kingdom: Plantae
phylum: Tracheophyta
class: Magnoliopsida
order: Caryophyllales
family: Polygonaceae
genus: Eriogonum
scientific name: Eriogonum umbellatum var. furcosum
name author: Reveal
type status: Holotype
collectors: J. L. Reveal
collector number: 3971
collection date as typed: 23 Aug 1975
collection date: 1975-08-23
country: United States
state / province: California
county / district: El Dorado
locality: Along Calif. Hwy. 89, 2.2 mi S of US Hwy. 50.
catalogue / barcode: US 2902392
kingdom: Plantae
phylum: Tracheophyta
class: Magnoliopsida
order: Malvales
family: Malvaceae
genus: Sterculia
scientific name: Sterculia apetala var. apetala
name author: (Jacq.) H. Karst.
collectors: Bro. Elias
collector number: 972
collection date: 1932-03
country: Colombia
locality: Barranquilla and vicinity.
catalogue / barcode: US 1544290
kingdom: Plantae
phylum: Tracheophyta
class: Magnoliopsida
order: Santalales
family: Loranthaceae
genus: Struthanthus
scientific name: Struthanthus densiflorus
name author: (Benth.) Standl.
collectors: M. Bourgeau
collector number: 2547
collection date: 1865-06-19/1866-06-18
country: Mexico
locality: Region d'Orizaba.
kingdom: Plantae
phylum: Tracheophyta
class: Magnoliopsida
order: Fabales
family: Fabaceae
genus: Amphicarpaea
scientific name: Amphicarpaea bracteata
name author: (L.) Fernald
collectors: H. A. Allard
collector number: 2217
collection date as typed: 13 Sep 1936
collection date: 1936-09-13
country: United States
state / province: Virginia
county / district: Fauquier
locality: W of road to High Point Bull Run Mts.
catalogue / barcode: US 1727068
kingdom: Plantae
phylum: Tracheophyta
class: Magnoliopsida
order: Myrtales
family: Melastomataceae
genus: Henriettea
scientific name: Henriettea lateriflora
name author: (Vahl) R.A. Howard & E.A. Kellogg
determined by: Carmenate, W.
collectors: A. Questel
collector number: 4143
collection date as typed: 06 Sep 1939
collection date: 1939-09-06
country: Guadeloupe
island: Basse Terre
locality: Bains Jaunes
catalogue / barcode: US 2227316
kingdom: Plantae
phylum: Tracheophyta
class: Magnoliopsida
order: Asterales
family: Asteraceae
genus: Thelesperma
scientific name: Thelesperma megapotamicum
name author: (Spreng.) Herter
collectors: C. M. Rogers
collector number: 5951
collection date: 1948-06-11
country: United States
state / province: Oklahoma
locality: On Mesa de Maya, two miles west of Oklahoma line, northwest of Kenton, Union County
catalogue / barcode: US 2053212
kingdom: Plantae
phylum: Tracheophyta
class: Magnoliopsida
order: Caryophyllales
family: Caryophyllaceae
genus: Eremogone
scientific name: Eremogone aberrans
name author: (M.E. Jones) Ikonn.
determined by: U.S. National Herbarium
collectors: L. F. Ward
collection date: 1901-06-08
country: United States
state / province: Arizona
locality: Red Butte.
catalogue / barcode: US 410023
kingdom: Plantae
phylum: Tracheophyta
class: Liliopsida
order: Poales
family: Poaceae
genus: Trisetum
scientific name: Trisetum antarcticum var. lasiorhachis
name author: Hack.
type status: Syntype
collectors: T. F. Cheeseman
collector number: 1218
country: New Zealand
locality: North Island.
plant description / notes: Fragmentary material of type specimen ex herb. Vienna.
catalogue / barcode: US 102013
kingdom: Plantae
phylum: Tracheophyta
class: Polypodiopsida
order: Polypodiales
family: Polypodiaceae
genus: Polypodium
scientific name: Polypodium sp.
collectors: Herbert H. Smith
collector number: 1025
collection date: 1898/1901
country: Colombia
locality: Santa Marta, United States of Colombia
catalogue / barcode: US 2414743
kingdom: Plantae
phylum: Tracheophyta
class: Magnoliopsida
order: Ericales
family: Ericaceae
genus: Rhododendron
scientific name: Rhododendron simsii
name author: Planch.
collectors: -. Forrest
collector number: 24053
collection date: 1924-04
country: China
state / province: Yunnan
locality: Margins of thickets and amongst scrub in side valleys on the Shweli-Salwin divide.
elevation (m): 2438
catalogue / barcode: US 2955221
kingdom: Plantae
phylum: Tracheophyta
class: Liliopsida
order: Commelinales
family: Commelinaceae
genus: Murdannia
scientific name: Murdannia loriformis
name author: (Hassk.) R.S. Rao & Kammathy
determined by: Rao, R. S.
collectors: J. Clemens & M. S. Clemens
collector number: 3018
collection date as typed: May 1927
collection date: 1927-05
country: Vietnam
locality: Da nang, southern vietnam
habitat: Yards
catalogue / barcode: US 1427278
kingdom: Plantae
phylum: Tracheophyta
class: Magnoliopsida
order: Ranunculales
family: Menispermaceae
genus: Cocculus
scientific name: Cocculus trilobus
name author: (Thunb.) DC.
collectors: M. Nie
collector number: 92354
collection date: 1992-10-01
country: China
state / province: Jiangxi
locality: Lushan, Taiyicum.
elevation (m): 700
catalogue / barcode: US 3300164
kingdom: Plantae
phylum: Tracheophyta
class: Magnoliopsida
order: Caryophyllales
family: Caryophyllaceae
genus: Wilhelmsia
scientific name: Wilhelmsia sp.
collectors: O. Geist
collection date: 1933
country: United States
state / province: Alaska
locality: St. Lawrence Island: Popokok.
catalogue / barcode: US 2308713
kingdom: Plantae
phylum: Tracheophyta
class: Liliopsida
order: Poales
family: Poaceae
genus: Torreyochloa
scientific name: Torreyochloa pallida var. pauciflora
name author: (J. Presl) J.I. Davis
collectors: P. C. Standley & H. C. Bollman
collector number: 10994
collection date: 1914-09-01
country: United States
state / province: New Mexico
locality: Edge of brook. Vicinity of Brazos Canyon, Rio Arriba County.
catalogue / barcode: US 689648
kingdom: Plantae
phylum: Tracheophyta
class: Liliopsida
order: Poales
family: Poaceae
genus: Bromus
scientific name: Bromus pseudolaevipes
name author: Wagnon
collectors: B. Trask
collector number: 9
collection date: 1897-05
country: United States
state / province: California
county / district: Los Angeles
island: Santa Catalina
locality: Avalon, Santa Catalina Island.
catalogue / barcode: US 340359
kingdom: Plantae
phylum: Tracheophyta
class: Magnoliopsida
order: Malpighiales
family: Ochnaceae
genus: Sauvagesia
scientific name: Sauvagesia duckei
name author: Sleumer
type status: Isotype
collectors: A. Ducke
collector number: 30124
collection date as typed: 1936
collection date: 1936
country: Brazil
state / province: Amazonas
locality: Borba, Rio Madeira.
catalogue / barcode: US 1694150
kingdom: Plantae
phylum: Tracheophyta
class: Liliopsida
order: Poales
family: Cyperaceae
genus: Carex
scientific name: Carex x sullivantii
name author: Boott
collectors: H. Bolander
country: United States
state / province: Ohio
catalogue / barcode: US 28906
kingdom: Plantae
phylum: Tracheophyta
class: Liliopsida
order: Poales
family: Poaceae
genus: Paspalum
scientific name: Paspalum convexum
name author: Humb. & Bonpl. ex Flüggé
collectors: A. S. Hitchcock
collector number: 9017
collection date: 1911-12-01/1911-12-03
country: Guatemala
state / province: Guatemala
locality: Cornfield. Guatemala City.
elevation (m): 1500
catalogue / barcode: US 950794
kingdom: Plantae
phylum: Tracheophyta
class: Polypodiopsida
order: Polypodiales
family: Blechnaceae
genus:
──────────
● THE REQUEST: Render every line of the entries above as a Markdown table with two columns, No and Line: number the rows in sequence and skip any blank lines.

● FINISHED ANSWER:
| No | Line |
|---|---|
| 1 | kingdom: Plantae |
| 2 | phylum: Tracheophyta |
| 3 | class: Magnoliopsida |
| 4 | order: Caryophyllales |
| 5 | family: Polygonaceae |
| 6 | genus: Eriogonum |
| 7 | scientific name: Eriogonum umbellatum var. furcosum |
| 8 | name author: Reveal |
| 9 | type status: Holotype |
| 10 | collectors: J. L. Reveal |
| 11 | collector number: 3971 |
| 12 | collection date as typed: 23 Aug 1975 |
| 13 | collection date: 1975-08-23 |
| 14 | country: United States |
| 15 | state / province: California |
| 16 | county / district: El Dorado |
| 17 | locality: Along Calif. Hwy. 89, 2.2 mi S of US Hwy. 50. |
| 18 | catalogue / barcode: US 2902392 |
| 19 | kingdom: Plantae |
| 20 | phylum: Tracheophyta |
| 21 | class: Magnoliopsida |
| 22 | order: Malvales |
| 23 | family: Malvaceae |
| 24 | genus: Sterculia |
| 25 | scientific name: Sterculia apetala var. apetala |
| 26 | name author: (Jacq.) H. Karst. |
| 27 | collectors: Bro. Elias |
| 28 | collector number: 972 |
| 29 | collection date: 1932-03 |
| 30 | country: Colombia |
| 31 | locality: Barranquilla and vicinity. |
| 32 | catalogue / barcode: US 1544290 |
| 33 | kingdom: Plantae |
| 34 | phylum: Tracheophyta |
| 35 | class: Magnoliopsida |
| 36 | order: Santalales |
| 37 | family: Loranthaceae |
| 38 | genus: Struthanthus |
| 39 | scientific name: Struthanthus densiflorus |
| 40 | name author: (Benth.) Standl. |
| 41 | collectors: M. Bourgeau |
| 42 | collector number: 2547 |
| 43 | collection date: 1865-06-19/1866-06-18 |
| 44 | country: Mexico |
| 45 | locality: Region d'Orizaba. |
| 46 | kingdom: Plantae |
| 47 | phylum: Tracheophyta |
| 48 | class: Magnoliopsida |
| 49 | order: Fabales |
| 50 | family: Fabaceae |
| 51 | genus: Amphicarpaea |
| 52 | scientific name: Amphicarpaea bracteata |
| 53 | name author: (L.) Fernald |
| 54 | collectors: H. A. Allard |
| 55 | collector number: 2217 |
| 56 | collection date as typed: 13 Sep 1936 |
| 57 | collection date: 1936-09-13 |
| 58 | country: United States |
| 59 | state / province: Virginia |
| 60 | county / district: Fauquier |
| 61 | locality: W of road to High Point Bull Run Mts. |
| 62 | catalogue / barcode: US 1727068 |
| 63 | kingdom: Plantae |
| 64 | phylum: Tracheophyta |
| 65 | class: Magnoliopsida |
| 66 | order: Myrtales |
| 67 | family: Melastomataceae |
| 68 | genus: Henriettea |
| 69 | scientific name: Henriettea lateriflora |
| 70 | name author: (Vahl) R.A. Howard & E.A. Kellogg |
| 71 | determined by: Carmenate, W. |
| 72 | collectors: A. Questel |
| 73 | collector number: 4143 |
| 74 | collection date as typed: 06 Sep 1939 |
| 75 | collection date: 1939-09-06 |
| 76 | country: Guadeloupe |
| 77 | island: Basse Terre |
| 78 | locality: Bains Jaunes |
| 79 | catalogue / barcode: US 2227316 |
| 80 | kingdom: Plantae |
| 81 | phylum: Tracheophyta |
| 82 | class: Magnoliopsida |
| 83 | order: Asterales |
| 84 | family: Asteraceae |
| 85 | genus: Thelesperma |
| 86 | scientific name: Thelesperma megapotamicum |
| 87 | name author: (Spreng.) Herter |
| 88 | collectors: C. M. Rogers |
| 89 | collector number: 5951 |
| 90 | collection date: 1948-06-11 |
| 91 | country: United States |
| 92 | state / province: Oklahoma |
| 93 | locality: On Mesa de Maya, two miles west of Oklahoma line, northwest of Kenton, Union County |
| 94 | catalogue / barcode: US 2053212 |
| 95 | kingdom: Plantae |
| 96 | phylum: Tracheophyta |
| 97 | class: Magnoliopsida |
| 98 | order: Caryophyllales |
| 99 | family: Caryophyllaceae |
| 100 | genus: Eremogone |
| 101 | scientific name: Eremogone aberrans |
| 102 | name author: (M.E. Jones) Ikonn. |
| 103 | determined by: U.S. National Herbarium |
| 104 | collectors: L. F. Ward |
| 105 | collection date: 1901-06-08 |
| 106 | country: United States |
| 107 | state / province: Arizona |
| 108 | locality: Red Butte. |
| 109 | catalogue / barcode: US 410023 |
| 110 | kingdom: Plantae |
| 111 | phylum: Tracheophyta |
| 112 | class: Liliopsida |
| 113 | order: Poales |
| 114 | family: Poaceae |
| 115 | genus: Trisetum |
| 116 | scientific name: Trisetum antarcticum var. lasiorhachis |
| 117 | name author: Hack. |
| 118 | type status: Syntype |
| 119 | collectors: T. F. Cheeseman |
| 120 | collector number: 1218 |
| 121 | country: New Zealand |
| 122 | locality: North Island. |
| 123 | plant description / notes: Fragmentary material of type specimen ex herb. Vienna. |
| 124 | catalogue / barcode: US 102013 |
| 125 | kingdom: Plantae |
| 126 | phylum: Tracheophyta |
| 127 | class: Polypodiopsida |
| 128 | order: Polypodiales |
| 129 | family: Polypodiaceae |
| 130 | genus: Polypodium |
| 131 | scientific name: Polypodium sp. |
| 132 | collectors: Herbert H. Smith |
| 133 | collector number: 1025 |
| 134 | collection date: 1898/1901 |
| 135 | country: Colombia |
| 136 | locality: Santa Marta, United States of Colombia |
| 137 | catalogue / barcode: US 2414743 |
| 138 | kingdom: Plantae |
| 139 | phylum: Tracheophyta |
| 140 | class: Magnoliopsida |
| 141 | order: Ericales |
| 142 | family: Ericaceae |
| 143 | genus: Rhododendron |
| 144 | scientific name: Rhododendron simsii |
| 145 | name author: Planch. |
| 146 | collectors: -. Forrest |
| 147 | collector number: 24053 |
| 148 | collection date: 1924-04 |
| 149 | country: China |
| 150 | state / province: Yunnan |
| 151 | locality: Margins of thickets and amongst scrub in side valleys on the Shweli-Salwin divide. |
| 152 | elevation (m): 2438 |
| 153 | catalogue / barcode: US 2955221 |
| 154 | kingdom: Plantae |
| 155 | phylum: Tracheophyta |
| 156 | class: Liliopsida |
| 157 | order: Commelinales |
| 158 | family: Commelinaceae |
| 159 | genus: Murdannia |
| 160 | scientific name: Murdannia loriformis |
| 161 | name author: (Hassk.) R.S. Rao & Kammathy |
| 162 | determined by: Rao, R. S. |
| 163 | collectors: J. Clemens & M. S. Clemens |
| 164 | collector number: 3018 |
| 165 | collection date as typed: May 1927 |
| 166 | collection date: 1927-05 |
| 167 | country: Vietnam |
| 168 | locality: Da nang, southern vietnam |
| 169 | habitat: Yards |
| 170 | catalogue / barcode: US 1427278 |
| 171 | kingdom: Plantae |
| 172 | phylum: Tracheophyta |
| 173 | class: Magnoliopsida |
| 174 | order: Ranunculales |
| 175 | family: Menispermaceae |
| 176 | genus: Cocculus |
| 177 | scientific name: Cocculus trilobus |
| 178 | name author: (Thunb.) DC. |
| 179 | collectors: M. Nie |
| 180 | collector number: 92354 |
| 181 | collection date: 1992-10-01 |
| 182 | country: China |
| 183 | state / province: Jiangxi |
| 184 | locality: Lushan, Taiyicum. |
| 185 | elevation (m): 700 |
| 186 | catalogue / barcode: US 3300164 |
| 187 | kingdom: Plantae |
| 188 | phylum: Tracheophyta |
| 189 | class: Magnoliopsida |
| 190 | order: Caryophyllales |
| 191 | family: Caryophyllaceae |
| 192 | genus: Wilhelmsia |
| 193 | scientific name: Wilhelmsia sp. |
| 194 | collectors: O. Geist |
| 195 | collection date: 1933 |
| 196 | country: United States |
| 197 | state / province: Alaska |
| 198 | locality: St. Lawrence Island: Popokok. |
| 199 | catalogue / barcode: US 2308713 |
| 200 | kingdom: Plantae |
| 201 | phylum: Tracheophyta |
| 202 | class: Liliopsida |
| 203 | order: Poales |
| 204 | family: Poaceae |
| 205 | genus: Torreyochloa |
| 206 | scientific name: Torreyochloa pallida var. pauciflora |
| 207 | name author: (J. Presl) J.I. Davis |
| 208 | collectors: P. C. Standley & H. C. Bollman |
| 209 | collector number: 10994 |
| 210 | collection date: 1914-09-01 |
| 211 | country: United States |
| 212 | state / province: New Mexico |
| 213 | locality: Edge of brook. Vicinity of Brazos Canyon, Rio Arriba County. |
| 214 | catalogue / barcode: US 689648 |
| 215 | kingdom: Plantae |
| 216 | phylum: Tracheophyta |
| 217 | class: Liliopsida |
| 218 | order: Poales |
| 219 | family: Poaceae |
| 220 | genus: Bromus |
| 221 | scientific name: Bromus pseudolaevipes |
| 222 | name author: Wagnon |
| 223 | collectors: B. Trask |
| 224 | collector number: 9 |
| 225 | collection date: 1897-05 |
| 226 | country: United States |
| 227 | state / province: California |
| 228 | county / district: Los Angeles |
| 229 | island: Santa Catalina |
| 230 | locality: Avalon, Santa Catalina Island. |
| 231 | catalogue / barcode: US 340359 |
| 232 | kingdom: Plantae |
| 233 | phylum: Tracheophyta |
| 234 | class: Magnoliopsida |
| 235 | order: Malpighiales |
| 236 | family: Ochnaceae |
| 237 | genus: Sauvagesia |
| 238 | scientific name: Sauvagesia duckei |
| 239 | name author: Sleumer |
| 240 | type status: Isotype |
| 241 | collectors: A. Ducke |
| 242 | collector number: 30124 |
| 243 | collection date as typed: 1936 |
| 244 | collection date: 1936 |
| 245 | country: Brazil |
| 246 | state / province: Amazonas |
| 247 | locality: Borba, Rio Madeira. |
| 248 | catalogue / barcode: US 1694150 |
| 249 | kingdom: Plantae |
| 250 | phylum: Tracheophyta |
| 251 | class: Liliopsida |
| 252 | order: Poales |
| 253 | family: Cyperaceae |
| 254 | genus: Carex |
| 255 | scientific name: Carex x sullivantii |
| 256 | name author: Boott |
| 257 | collectors: H. Bolander |
| 258 | country: United States |
| 259 | state / province: Ohio |
| 260 | catalogue / barcode: US 28906 |
| 261 | kingdom: Plantae |
| 262 | phylum: Tracheophyta |
| 263 | class: Liliopsida |
| 264 | order: Poales |
| 265 | family: Poaceae |
| 266 | genus: Paspalum |
| 267 | scientific name: Paspalum convexum |
| 268 | name author: Humb. & Bonpl. ex Flüggé |
| 269 | collectors: A. S. Hitchcock |
| 270 | collector number: 9017 |
| 271 | collection date: 1911-12-01/1911-12-03 |
| 272 | country: Guatemala |
| 273 | state / province: Guatemala |
| 274 | locality: Cornfield. Guatemala City. |
| 275 | elevation (m): 1500 |
| 276 | catalogue / barcode: US 950794 |
| 277 | kingdom: Plantae |
| 278 | phylum: Tracheophyta |
| 279 | class: Polypodiopsida |
| 280 | order: Polypodiales |
| 281 | family: Blechnaceae |
| 282 | genus: |